_TASK INSTRUCTIONS:_ Look through the listing below for lines containing "settled". State how many there are, and nothing else.

_RECORDS SUPPLIED:_
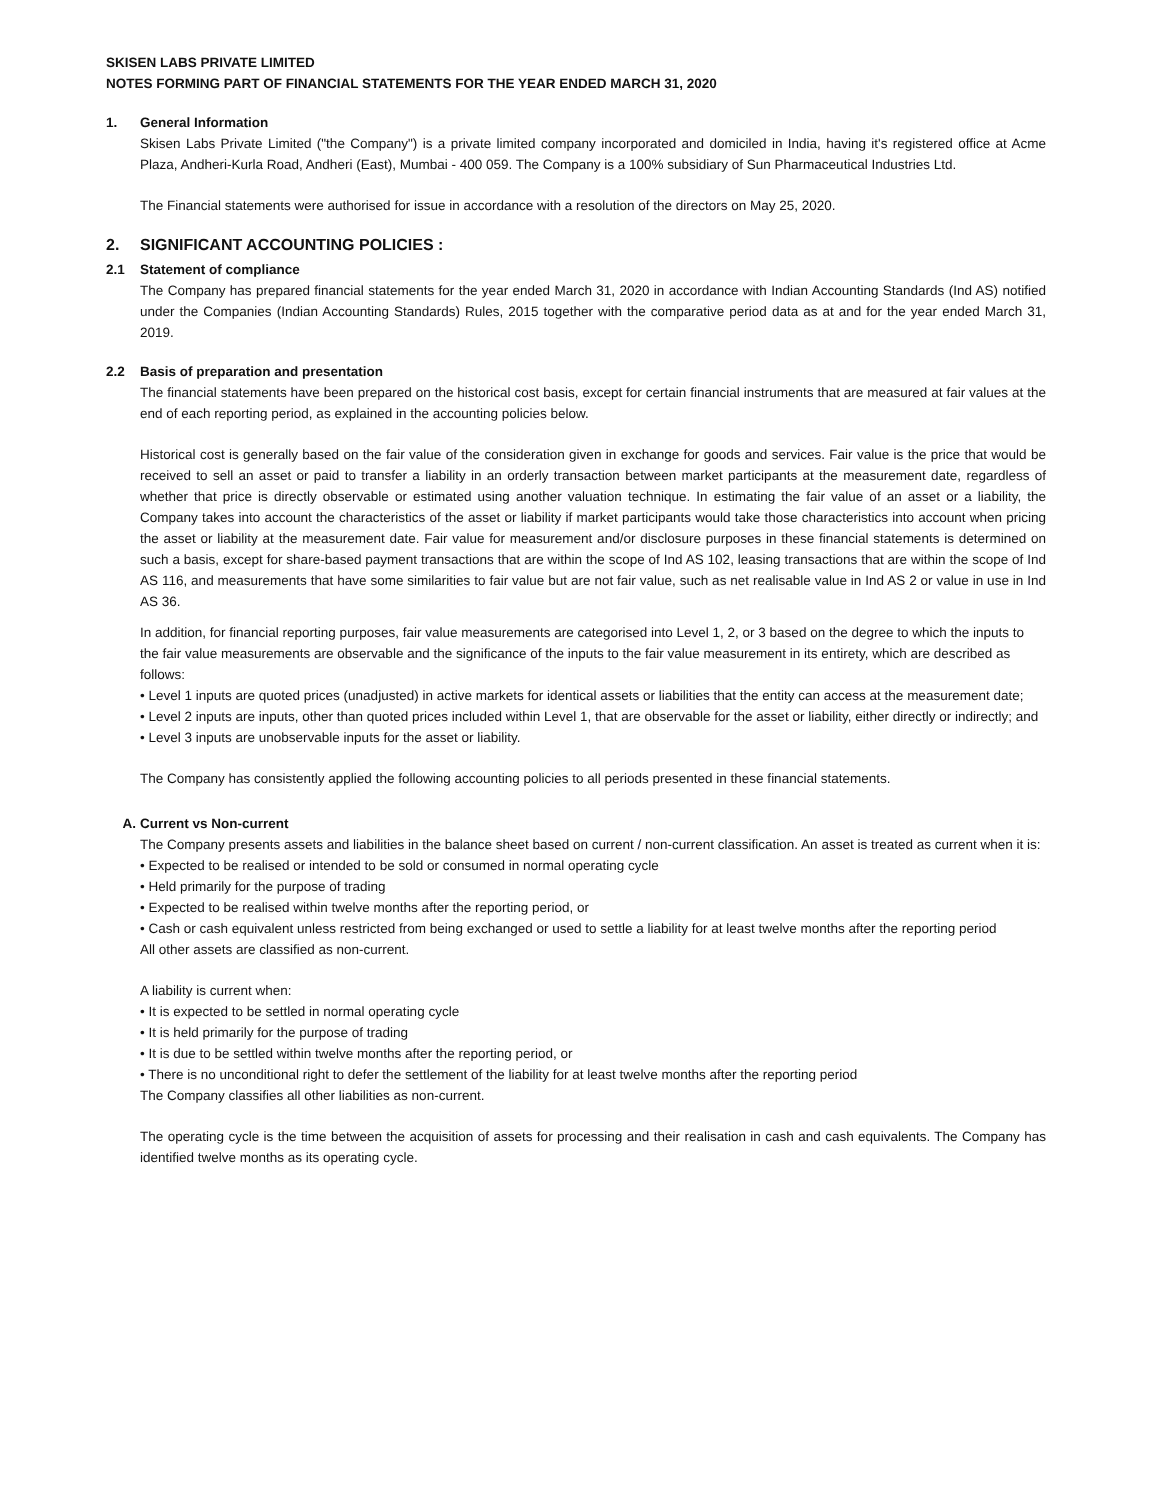SKISEN LABS PRIVATE LIMITED
NOTES FORMING PART OF FINANCIAL STATEMENTS FOR THE YEAR ENDED MARCH 31, 2020
1. General Information
Skisen Labs Private Limited ("the Company") is a private limited company incorporated and domiciled in India, having it's registered office at Acme Plaza, Andheri-Kurla Road, Andheri (East), Mumbai - 400 059. The Company is a 100% subsidiary of Sun Pharmaceutical Industries Ltd.
The Financial statements were authorised for issue in accordance with a resolution of the directors on May 25, 2020.
2. SIGNIFICANT ACCOUNTING POLICIES :
2.1 Statement of compliance
The Company has prepared financial statements for the year ended March 31, 2020 in accordance with Indian Accounting Standards (Ind AS) notified under the Companies (Indian Accounting Standards) Rules, 2015 together with the comparative period data as at and for the year ended March 31, 2019.
2.2 Basis of preparation and presentation
The financial statements have been prepared on the historical cost basis, except for certain financial instruments that are measured at fair values at the end of each reporting period, as explained in the accounting policies below.
Historical cost is generally based on the fair value of the consideration given in exchange for goods and services. Fair value is the price that would be received to sell an asset or paid to transfer a liability in an orderly transaction between market participants at the measurement date, regardless of whether that price is directly observable or estimated using another valuation technique. In estimating the fair value of an asset or a liability, the Company takes into account the characteristics of the asset or liability if market participants would take those characteristics into account when pricing the asset or liability at the measurement date. Fair value for measurement and/or disclosure purposes in these financial statements is determined on such a basis, except for share-based payment transactions that are within the scope of Ind AS 102, leasing transactions that are within the scope of Ind AS 116, and measurements that have some similarities to fair value but are not fair value, such as net realisable value in Ind AS 2 or value in use in Ind AS 36.
In addition, for financial reporting purposes, fair value measurements are categorised into Level 1, 2, or 3 based on the degree to which the inputs to the fair value measurements are observable and the significance of the inputs to the fair value measurement in its entirety, which are described as follows:
• Level 1 inputs are quoted prices (unadjusted) in active markets for identical assets or liabilities that the entity can access at the measurement date;
• Level 2 inputs are inputs, other than quoted prices included within Level 1, that are observable for the asset or liability, either directly or indirectly; and
• Level 3 inputs are unobservable inputs for the asset or liability.
The Company has consistently applied the following accounting policies to all periods presented in these financial statements.
A. Current vs Non-current
The Company presents assets and liabilities in the balance sheet based on current / non-current classification. An asset is treated as current when it is:
• Expected to be realised or intended to be sold or consumed in normal operating cycle
• Held primarily for the purpose of trading
• Expected to be realised within twelve months after the reporting period, or
• Cash or cash equivalent unless restricted from being exchanged or used to settle a liability for at least twelve months after the reporting period
All other assets are classified as non-current.
A liability is current when:
• It is expected to be settled in normal operating cycle
• It is held primarily for the purpose of trading
• It is due to be settled within twelve months after the reporting period, or
• There is no unconditional right to defer the settlement of the liability for at least twelve months after the reporting period
The Company classifies all other liabilities as non-current.
The operating cycle is the time between the acquisition of assets for processing and their realisation in cash and cash equivalents. The Company has identified twelve months as its operating cycle.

_THE COMPLETED TASK:_ 2